** Input for this task **
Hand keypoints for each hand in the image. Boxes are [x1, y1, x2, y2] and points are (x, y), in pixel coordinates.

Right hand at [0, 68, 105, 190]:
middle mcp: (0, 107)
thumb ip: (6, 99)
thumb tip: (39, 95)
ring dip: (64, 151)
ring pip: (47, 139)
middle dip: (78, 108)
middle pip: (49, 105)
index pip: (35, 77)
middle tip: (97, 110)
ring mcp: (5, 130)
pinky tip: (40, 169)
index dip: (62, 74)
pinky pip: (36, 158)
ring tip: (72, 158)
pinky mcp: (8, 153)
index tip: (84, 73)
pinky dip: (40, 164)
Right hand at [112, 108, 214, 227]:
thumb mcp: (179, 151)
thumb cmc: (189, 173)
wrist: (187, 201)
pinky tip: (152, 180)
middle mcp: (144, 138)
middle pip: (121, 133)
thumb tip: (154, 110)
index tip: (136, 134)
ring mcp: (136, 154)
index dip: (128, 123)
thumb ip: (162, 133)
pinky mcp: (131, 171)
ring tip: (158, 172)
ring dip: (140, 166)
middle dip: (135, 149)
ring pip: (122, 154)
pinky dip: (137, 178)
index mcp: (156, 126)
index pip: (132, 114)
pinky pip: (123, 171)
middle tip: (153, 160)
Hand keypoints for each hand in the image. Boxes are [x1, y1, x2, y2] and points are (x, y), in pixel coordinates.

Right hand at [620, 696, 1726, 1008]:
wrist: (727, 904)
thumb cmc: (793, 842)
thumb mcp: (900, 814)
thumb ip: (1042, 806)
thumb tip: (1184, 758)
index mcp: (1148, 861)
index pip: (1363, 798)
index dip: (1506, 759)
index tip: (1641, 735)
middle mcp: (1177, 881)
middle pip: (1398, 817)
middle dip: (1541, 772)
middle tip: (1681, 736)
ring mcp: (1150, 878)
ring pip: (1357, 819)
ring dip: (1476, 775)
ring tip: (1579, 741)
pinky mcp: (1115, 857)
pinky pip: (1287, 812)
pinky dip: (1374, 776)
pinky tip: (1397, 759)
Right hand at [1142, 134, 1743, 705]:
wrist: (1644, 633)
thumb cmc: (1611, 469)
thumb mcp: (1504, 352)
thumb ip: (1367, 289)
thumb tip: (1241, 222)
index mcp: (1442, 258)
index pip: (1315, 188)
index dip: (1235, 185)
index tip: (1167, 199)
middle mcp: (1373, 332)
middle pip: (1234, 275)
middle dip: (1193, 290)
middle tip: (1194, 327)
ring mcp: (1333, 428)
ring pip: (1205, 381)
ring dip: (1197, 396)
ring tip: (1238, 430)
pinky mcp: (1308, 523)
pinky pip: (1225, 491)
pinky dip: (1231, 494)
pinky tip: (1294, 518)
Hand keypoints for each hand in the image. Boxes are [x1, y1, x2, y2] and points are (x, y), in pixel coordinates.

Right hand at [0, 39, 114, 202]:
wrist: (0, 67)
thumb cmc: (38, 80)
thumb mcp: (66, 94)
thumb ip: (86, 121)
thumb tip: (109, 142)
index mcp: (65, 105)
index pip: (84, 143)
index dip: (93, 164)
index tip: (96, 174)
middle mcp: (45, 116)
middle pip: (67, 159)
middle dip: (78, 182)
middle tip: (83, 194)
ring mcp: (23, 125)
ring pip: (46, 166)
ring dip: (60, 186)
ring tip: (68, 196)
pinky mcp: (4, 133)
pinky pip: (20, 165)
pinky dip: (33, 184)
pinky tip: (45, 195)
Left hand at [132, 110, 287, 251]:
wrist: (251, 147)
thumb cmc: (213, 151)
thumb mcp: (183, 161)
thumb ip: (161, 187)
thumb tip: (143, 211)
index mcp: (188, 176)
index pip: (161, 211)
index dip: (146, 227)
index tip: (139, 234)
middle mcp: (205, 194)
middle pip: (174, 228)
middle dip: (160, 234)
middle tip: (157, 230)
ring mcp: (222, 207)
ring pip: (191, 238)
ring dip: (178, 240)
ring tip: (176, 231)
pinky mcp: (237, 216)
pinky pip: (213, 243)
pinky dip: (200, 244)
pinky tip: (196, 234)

** Exercise goal **
The task calls for every line of the material to be reproduced precisely.

** Response box **
Hand keypoints for each hand in the image. Boxes are [x1, y1, x2, y2] and points are (x, y), in pixel coordinates.

Right hand at [0, 68, 105, 190]:
middle mcp: (0, 107)
thumb ip: (6, 99)
thumb tip: (39, 95)
ring dip: (64, 151)
ring pip: (47, 139)
middle dip: (78, 108)
middle pip: (49, 105)
index pip: (35, 77)
middle tip: (97, 110)
ring mcp: (5, 130)
pinky tip: (40, 169)
index dip: (62, 74)
pinky pip: (36, 158)
ring tip: (72, 158)
pinky mcp: (8, 153)
index tip: (84, 73)
pinky dip: (40, 164)
Right hand at [112, 108, 214, 227]:
thumb mcp: (179, 151)
thumb cmc: (189, 173)
wrist: (187, 201)
pinky tip: (152, 180)
middle mcp: (144, 138)
middle pip: (121, 133)
thumb tip: (154, 110)
index tip: (136, 134)
ring mcp: (136, 154)
index dip: (128, 123)
thumb ip: (162, 133)
pinky mcp: (131, 171)
ring tip: (158, 172)
ring dip: (140, 166)
middle dip: (135, 149)
ring pip: (122, 154)
pinky dip: (137, 178)
index mcp: (156, 126)
index pip: (132, 114)
pinky pip: (123, 171)
middle tip: (153, 160)
Hand keypoints for each hand in the image. Boxes are [x1, y1, x2, y2] and points are (x, y), in pixel coordinates.

Right hand at [620, 696, 1726, 1008]:
wrist: (727, 904)
thumb cmc: (793, 842)
thumb mcp: (900, 814)
thumb ip: (1042, 806)
thumb tip: (1184, 758)
index mcp: (1148, 861)
index pip: (1363, 798)
index dip: (1506, 759)
index tip: (1641, 735)
middle mcp: (1177, 881)
middle pip: (1398, 817)
middle dip: (1541, 772)
middle tip: (1681, 736)
ring mcp: (1150, 878)
ring pip: (1357, 819)
ring dip: (1476, 775)
ring tip: (1579, 741)
pinky mcp: (1115, 857)
pinky pip: (1287, 812)
pinky dip: (1374, 776)
pinky tip: (1397, 759)
Right hand at [1142, 134, 1743, 705]:
wrist: (1644, 633)
thumb cmc: (1611, 469)
thumb mcp: (1504, 352)
thumb ip: (1367, 289)
thumb tip: (1241, 222)
index mcp: (1442, 258)
index pip: (1315, 188)
index dip: (1235, 185)
index tip: (1167, 199)
middle mcp: (1373, 332)
middle pip: (1234, 275)
middle dip: (1193, 290)
middle tip: (1194, 327)
ring mcp: (1333, 428)
ring pip: (1205, 381)
ring dip: (1197, 396)
ring tip: (1238, 430)
pinky mcp: (1308, 523)
pinky pip: (1225, 491)
pinky dip: (1231, 494)
pinky tip: (1294, 518)
Hand keypoints for each hand in the image. Boxes are [x1, y1, x2, y2] and points are (x, y), in pixel coordinates.

Right hand at [0, 39, 114, 202]:
wrist: (0, 67)
thumb cmc: (38, 80)
thumb mcp: (66, 94)
thumb ip: (86, 121)
thumb tip: (109, 142)
index mcp: (65, 105)
index pip: (84, 143)
index dip: (93, 164)
index tip: (96, 174)
middle mcp: (45, 116)
middle pip: (67, 159)
middle dip: (78, 182)
middle tip: (83, 194)
ring mcp: (23, 125)
ring pip: (46, 166)
ring dip: (60, 186)
ring tip: (68, 196)
pinky mcp: (4, 133)
pinky pip: (20, 165)
pinky dip: (33, 184)
pinky tip: (45, 195)
Left hand at [132, 110, 287, 251]:
wrist: (251, 147)
thumb cmc: (213, 151)
thumb mcp: (183, 161)
thumb ip: (161, 187)
thumb tip: (143, 211)
index mcp: (188, 176)
index pip: (161, 211)
index dip: (146, 227)
index tip: (139, 234)
middle mcp: (205, 194)
middle pip: (174, 228)
middle dip: (160, 234)
middle tip: (157, 230)
ring mcp: (222, 207)
ring pip: (191, 238)
ring dip: (178, 240)
ring tip: (176, 231)
pinky mcp: (237, 216)
pinky pip: (213, 243)
pinky dip: (200, 244)
pinky tip: (196, 234)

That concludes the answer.